**Task item**
Which lines of the entries hold the string "fatigue"? Copy each one.

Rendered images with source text
⟨
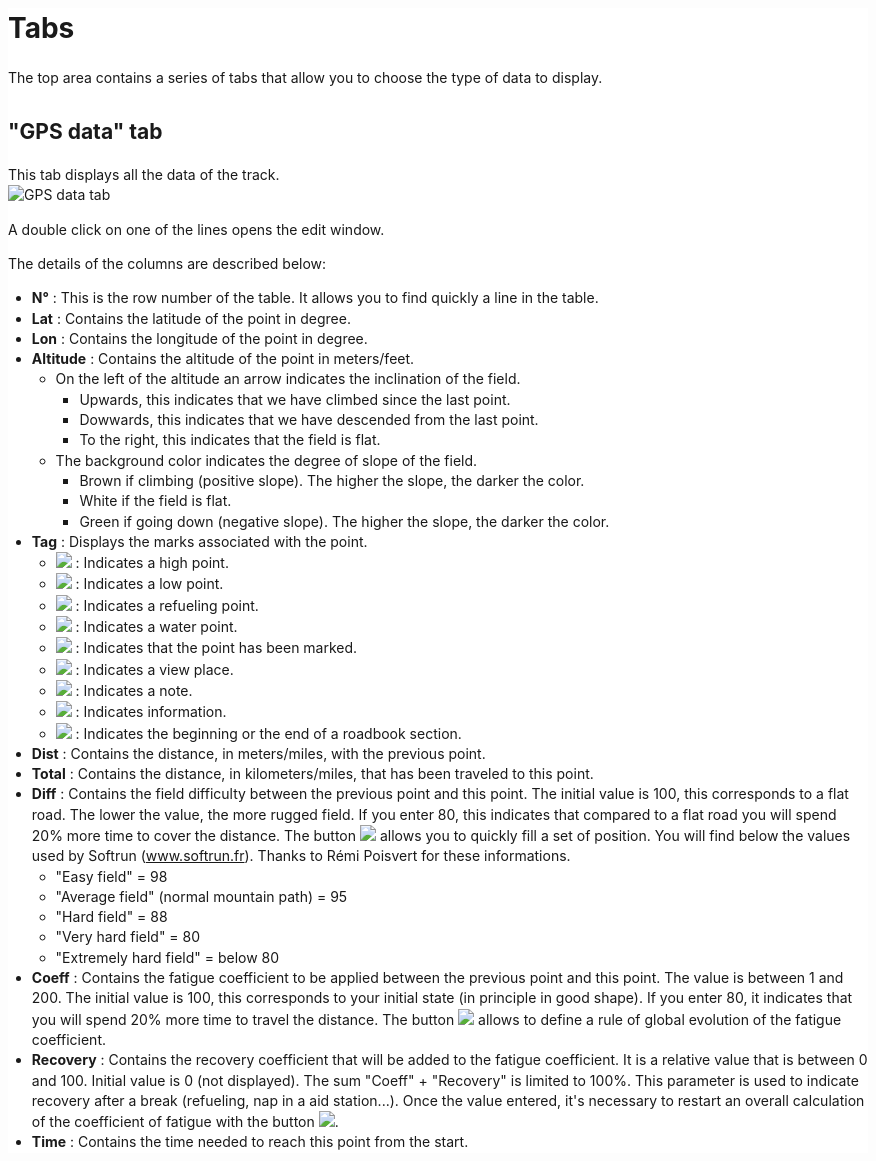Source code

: # Tabs

The top area contains a series of tabs that allow you to choose the type of data to display.

## "GPS data" tab

This tab displays all the data of the track.  
![GPS data tab](./images/Tabs/CG40_Tab_Data.png)

A double click on one of the lines opens the edit window.

The details of the columns are described below:

* **N°** : This is the row number of the table. It allows you to find quickly a line in the table.
* **Lat** : Contains the latitude of the point in degree.
* **Lon** : Contains the longitude of the point in degree.
* **Altitude** : Contains the altitude of the point in meters/feet.
    * On the left of the altitude an arrow indicates the inclination of the field.
        * Upwards, this indicates that we have climbed since the last point.
        * Dowwards, this indicates that we have descended from the last point.
        * To the right, this indicates that the field is flat.
    * The background color indicates the degree of slope of the field.
        * Brown if climbing (positive slope). The higher the slope, the darker the color.
        * White if the field is flat.
        * Green if going down (negative slope). The higher the slope, the darker the color.
* **Tag** : Displays the marks associated with the point.
    * ![](./images/Tags/high_point.png) : Indicates a high point.
    * ![](./images/Tags/low_point.png) : Indicates a low point.
    * ![](./images/Tags/eat.png) : Indicates a refueling point.
    * ![](./images/Tags/drink.png) : Indicates a water point.
    * ![](./images/Tags/flag.png) : Indicates that the point has been marked.
    * ![](./images/Tags/photo.png) : Indicates a view place.
    * ![](./images/Tags/note.png) : Indicates a note.
    * ![](./images/Tags/info.png) : Indicates information.
    * ![](./images/Tags/roadbook.png) : Indicates the beginning or the end of a roadbook section.
* **Dist** : Contains the distance, in meters/miles, with the previous point.
* **Total** : Contains the distance, in kilometers/miles, that has been traveled to this point.
* **Diff** : Contains the field difficulty between the previous point and this point. The initial value is 100, this corresponds to a flat road. The lower the value, the more rugged field. If you enter 80, this indicates that compared to a flat road you will spend 20% more time to cover the distance. The button ![](./images/Toolbar/fill_diff.png) allows you to quickly fill a set of position. You will find below the values ​​used by Softrun (www.softrun.fr). Thanks to Rémi Poisvert for these informations.
    * "Easy field" = 98
    * "Average field" (normal mountain path) = 95
    * "Hard field" = 88
    * "Very hard field" = 80
    * "Extremely hard field" = below 80
* **Coeff** : Contains the fatigue coefficient to be applied between the previous point and this point. The value is between 1 and 200. The initial value is 100, this corresponds to your initial state (in principle in good shape). If you enter 80, it indicates that you will spend 20% more time to travel the distance.
The button ![](./images/Toolbar/fill_coeff.png) allows to define a rule of global evolution of the fatigue coefficient.
* **Recovery** : Contains the recovery coefficient that will be added to the fatigue coefficient. It is a relative value that is between 0 and 100. Initial value is 0 (not displayed). The sum "Coeff" + "Recovery" is limited to 100%.
This parameter is used to indicate recovery after a break (refueling, nap in a aid station...). Once the value entered, it's necessary to restart an overall calculation of the coefficient of fatigue with the button ![](./images/Toolbar/fill_coeff.png).
* **Time** : Contains the time needed to reach this point from the start.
⟩
**Solved exercise**
* **Coeff** : Contains the fatigue coefficient to be applied between the previous point and this point. The value is between 1 and 200. The initial value is 100, this corresponds to your initial state (in principle in good shape). If you enter 80, it indicates that you will spend 20% more time to travel the distance.
The button ![](./images/Toolbar/fill_coeff.png) allows to define a rule of global evolution of the fatigue coefficient.
* **Recovery** : Contains the recovery coefficient that will be added to the fatigue coefficient. It is a relative value that is between 0 and 100. Initial value is 0 (not displayed). The sum "Coeff" + "Recovery" is limited to 100%.
This parameter is used to indicate recovery after a break (refueling, nap in a aid station...). Once the value entered, it's necessary to restart an overall calculation of the coefficient of fatigue with the button ![](./images/Toolbar/fill_coeff.png).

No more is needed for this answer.